Collected data:
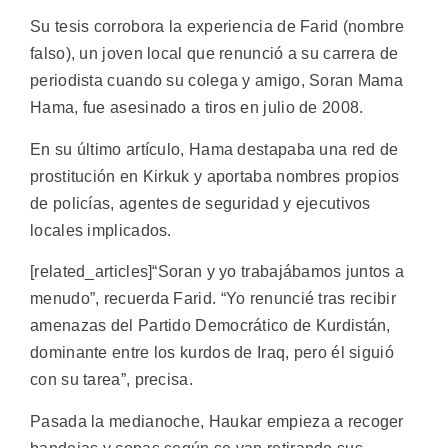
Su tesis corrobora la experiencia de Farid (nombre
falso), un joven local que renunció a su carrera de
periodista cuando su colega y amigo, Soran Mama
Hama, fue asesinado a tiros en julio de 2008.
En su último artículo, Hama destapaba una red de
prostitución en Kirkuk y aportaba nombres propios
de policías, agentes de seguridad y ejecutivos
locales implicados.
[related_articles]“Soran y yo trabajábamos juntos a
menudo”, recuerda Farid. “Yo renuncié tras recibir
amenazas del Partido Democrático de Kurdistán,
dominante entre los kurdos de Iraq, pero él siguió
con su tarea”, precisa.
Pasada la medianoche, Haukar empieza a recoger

- **Exercise instructions**
Return all of the lines above without alteration, minus the pictures.

- **Your solution**
Su tesis corrobora la experiencia de Farid (nombre
falso), un joven local que renunció a su carrera de
periodista cuando su colega y amigo, Soran Mama
Hama, fue asesinado a tiros en julio de 2008.
En su último artículo, Hama destapaba una red de
prostitución en Kirkuk y aportaba nombres propios
de policías, agentes de seguridad y ejecutivos
locales implicados.
[related_articles]“Soran y yo trabajábamos juntos a
menudo”, recuerda Farid. “Yo renuncié tras recibir
amenazas del Partido Democrático de Kurdistán,
dominante entre los kurdos de Iraq, pero él siguió
con su tarea”, precisa.
Pasada la medianoche, Haukar empieza a recoger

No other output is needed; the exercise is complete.